The ongoing “waterfall of data” from the July flyby of Pluto by NASA’s New Horizons spacecraft has yielded more than 50 discoveries discussed at the 47th Annual Meeting of the American Astronomical Society’s Division for Planetary Sciences in National Harbor, Maryland. Among them – 3-D imagery indicating two of Pluto’s most distinctive mountains could be ice volcanoes that may have been active in the recent geological past, the lack of smaller surface craters on Pluto and its large moon Charon could mean objects in the nearby Kuiper Belt are actually “born” larger than previously thought, and interesting details about Pluto’s smaller moons. Hydra — its most distant moon — rotates an unprecedented 89 times during one orbit around Pluto.
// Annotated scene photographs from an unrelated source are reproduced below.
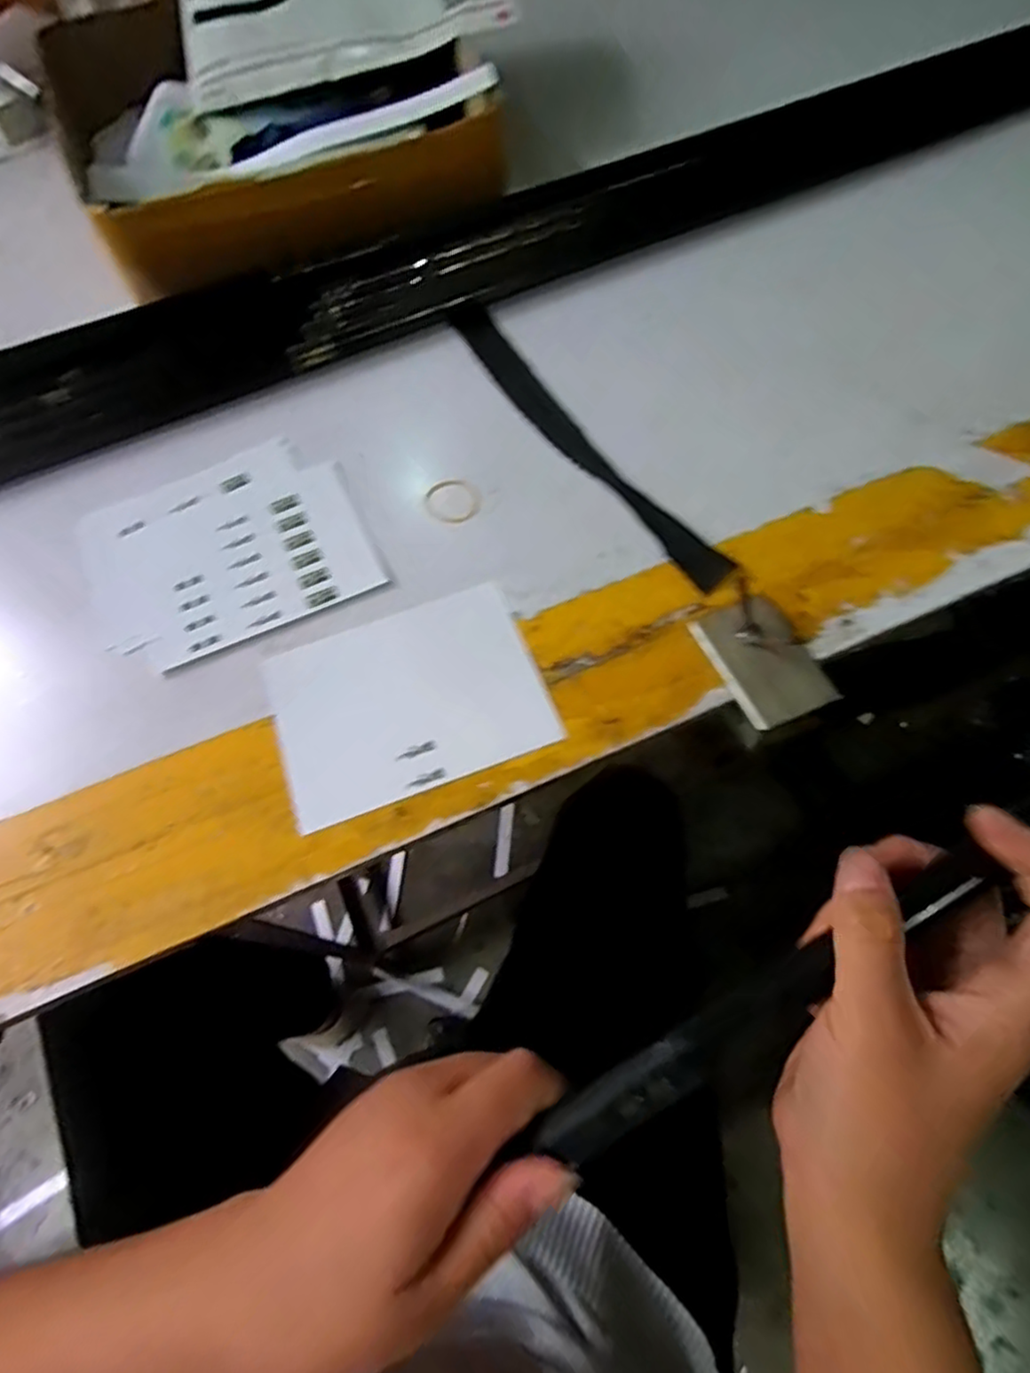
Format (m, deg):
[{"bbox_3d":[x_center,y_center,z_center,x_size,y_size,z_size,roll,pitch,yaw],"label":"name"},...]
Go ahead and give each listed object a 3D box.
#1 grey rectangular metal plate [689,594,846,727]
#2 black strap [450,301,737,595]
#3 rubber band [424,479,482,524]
[{"bbox_3d":[0.155,-0.016,0.412,0.058,0.011,0.083,-23,67,-7],"label":"grey rectangular metal plate"},{"bbox_3d":[0.044,-0.197,0.509,0.038,0.009,0.343,-31,68,-10],"label":"black strap"},{"bbox_3d":[-0.046,-0.138,0.486,0.042,0.004,0.038,13,67,9],"label":"rubber band"}]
NASA at Bay Area Science Festival

NASA Associate Administrator for Science, John Grunsfeld was among the agency officials who participated in the recent Bay Area Science Festival in the San Francisco Bay Area. The two-week event featured several NASA displays and activities highlighting the agency’s efforts in science and technology. NASA’s Chief Technologist David Miller was the featured guest of a technology podcast during Nerd Night at Alcatraz. He discussed NASA technologies being developed to help the next generation of explorers make the next giant leap into deep space.
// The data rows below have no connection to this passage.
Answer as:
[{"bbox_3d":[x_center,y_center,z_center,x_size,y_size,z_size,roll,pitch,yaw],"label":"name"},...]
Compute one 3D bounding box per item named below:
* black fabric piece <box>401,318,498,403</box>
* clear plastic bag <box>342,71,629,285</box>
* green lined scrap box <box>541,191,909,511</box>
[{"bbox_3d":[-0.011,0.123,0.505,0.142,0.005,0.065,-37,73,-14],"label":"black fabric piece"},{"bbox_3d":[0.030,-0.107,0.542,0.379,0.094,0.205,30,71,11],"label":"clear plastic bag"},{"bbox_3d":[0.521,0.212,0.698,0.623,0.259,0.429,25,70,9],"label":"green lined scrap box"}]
Anniversary: Philae lands on comet

Nov. 12 marked the one-year anniversary of the first successful landing on a comet by a spacecraft. After sailing through space for more than a decade, the European Space Agency’s Rosetta spacecraft sent its Philae robotic probe to the surface of comet 67P/Churyumov-Gerasimenko. NASA has three instruments on the Rosetta spacecraft, which remains in orbit around the comet. Rosetta is expected to swoop down to within four miles of the comet in February. It will be the spacecraft’s closest pass of the comet during its prime mission.
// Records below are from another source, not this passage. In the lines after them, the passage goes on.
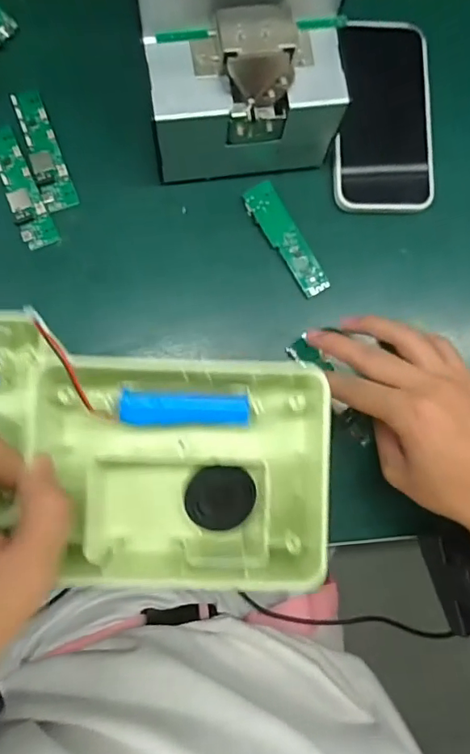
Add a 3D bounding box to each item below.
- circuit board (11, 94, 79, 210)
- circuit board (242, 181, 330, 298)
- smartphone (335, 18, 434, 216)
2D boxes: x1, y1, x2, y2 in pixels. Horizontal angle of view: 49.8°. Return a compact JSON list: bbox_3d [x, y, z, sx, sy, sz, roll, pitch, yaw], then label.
[{"bbox_3d":[-0.143,-0.168,0.375,0.024,0.004,0.091,-20,89,-10],"label":"circuit board"},{"bbox_3d":[0.038,-0.102,0.380,0.025,0.004,0.091,-30,90,2],"label":"circuit board"},{"bbox_3d":[0.114,-0.200,0.390,0.075,0.010,0.145,0,87,-6],"label":"smartphone"}]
Cygnus being prepared for launch

Processing is underway at Kennedy Space Center of an Orbital ATK Cygnus spacecraft loaded with cargo and research for delivery to the International Space Station. Launch of the unpiloted Cygnus is targeted for Dec. 3 aboard a United Launch Alliance Atlas V rocket from Cape Canaveral Air Force Station, Florida. This will be Orbital ATK’s fourth cargo mission to the space station for NASA’s Commercial Resupply Services contract.

Girls Rising in Math and Science

Lola The Muppet:
“Tell us about your super powers.”

Diana Trujillo, NASA Engineer:
“I don’t have super powers, Lola.”

Lola The Muppet:
“Of course you do! You know about science and math!”

NASA engineers Diana Trujillo and Sandra Cauffman participated in the Nov. 10 launch of a joint educational initiative between Sesame Workshop and Inter-American Development Bank, called Great Explorers: Girls Rising in Math and Science. The program is designed to improve the educational experiences in math and science for children in Latin America — with a special focus on empowering girls. NASA encourages programs like this that help young people develop the skills needed for the Journey to Mars.

And that’s what’s up this week @NASA.